MCI® 2005 was specified and used with C35/45 concrete, compromising CEM-III/B sulfate resistance cement according to EN-197-1. MCI®-2005 is a water-based, organic, corrosion inhibiting admixture for protection of metallic reinforcement in concrete structures. When incorporated into concrete, it forms a protective, monomolecular layer on embedded metals that inhibits corrosion. In new construction, this is quantified by an increase in critical chloride threshold and a subsequent reduction in corrosion rates when corrosion does initiate. When used with repair mortars and grouts, it protects rebar within the patch and is able to migrate into undisturbed concrete adjacent to the repair, to protect reinforcement already in place. It has been awarded the USA Bio Preferred™ designation. To inhibit corrosion at the lever of rebar, reduce autogenous, plastic, thermal cracking, and withstand the sulfate attack, to ensure long-term protection and enhance durability, Cortec is providing corrosion inhibiting admixtures as MCI 2005 and MCI 2005 NS.

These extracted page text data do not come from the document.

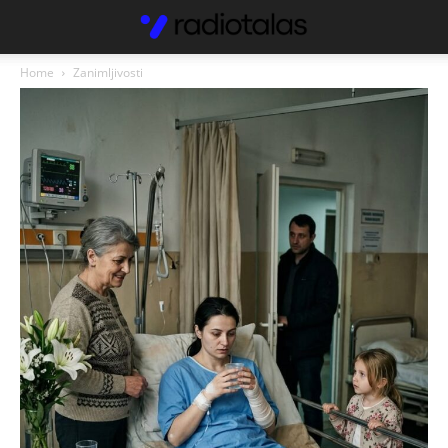
Home
Zanimljivosti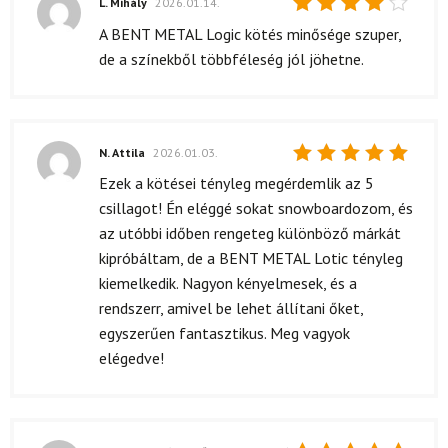
L. Mihály
2026.01.14.
Értékelés:
A BENT METAL Logic kötés minősége szuper,
4
/ 5
de a színekből többféleség jól jöhetne.
N. Attila
2026.01.03.
Értékelés:
Ezek a kötései tényleg megérdemlik az 5
5
/ 5
csillagot! Én eléggé sokat snowboardozom, és
az utóbbi időben rengeteg különböző márkát
kipróbáltam, de a BENT METAL Lotic tényleg
kiemelkedik. Nagyon kényelmesek, és a
rendszerr, amivel be lehet állítani őket,
egyszerűen fantasztikus. Meg vagyok
elégedve!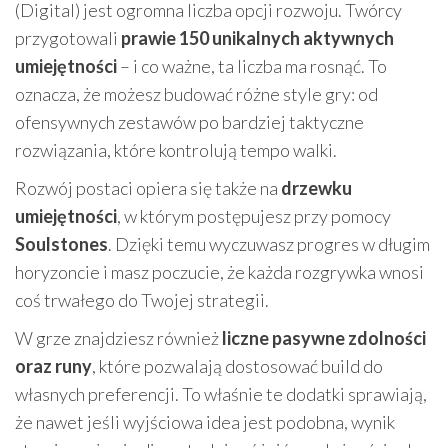
(Digital) jest ogromna liczba opcji rozwoju. Twórcy
przygotowali
prawie 150 unikalnych aktywnych
umiejętności
– i co ważne, ta liczba ma rosnąć. To
oznacza, że możesz budować różne style gry: od
ofensywnych zestawów po bardziej taktyczne
rozwiązania, które kontrolują tempo walki.
Rozwój postaci opiera się także na
drzewku
umiejętności
, w którym postępujesz przy pomocy
Soulstones
. Dzięki temu wyczuwasz progres w długim
horyzoncie i masz poczucie, że każda rozgrywka wnosi
coś trwałego do Twojej strategii.
W grze znajdziesz również
liczne pasywne zdolności
oraz runy
, które pozwalają dostosować build do
własnych preferencji. To właśnie te dodatki sprawiają,
że nawet jeśli wyjściowa idea jest podobna, wynik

Sustainable construction has become a goal for owners across the globe. While much attention has gone to reducing cement use and minimizing power and water consumption, an often overlooked aspect is the durability and service life of the final structure. However, this is undoubtedly one of the key parameters influencing structural sustainability. By using migrating corrosion inhibitors in severely corrosive environments, structures should have a stronger resistance to corrosion and therefore possess greater durability. Such increased durability would then mean fewer repairs, greater structural integrity, and longer service life—all leading to greater sustainability.
In order to earn certain LEED credits, ensure that the migrating corrosion inhibitor you want to use is made from a renewable raw material. Those that are can be an excellent addition to building projects around the world seeking to meet sustainability standards such as the Estidama Pearl Rating System and BREEAM.
About the authors
Ivana Liposcak is MCI Technical Sales Manager at Cortec Corporation with a demonstrated history of working in the gas, petroleum, drilling, and construction industries. She graduated as a Civil and Material Science Engineer from the Faculty of Civil Engineering, University of Zagreb, Croatia. In the last 17 years, she has been working and specializing in geotechnical and concrete corrosion engineering.
Ana Juraga has been a content writer at Cortec Corporation for 10 years. Besides dealing with media relations she collaborates with Cortec’s engineers and chemists in creating informative technical content. She is passionate about educating the engineering community about green corrosion-inhibiting technologies and numerous advances in this field.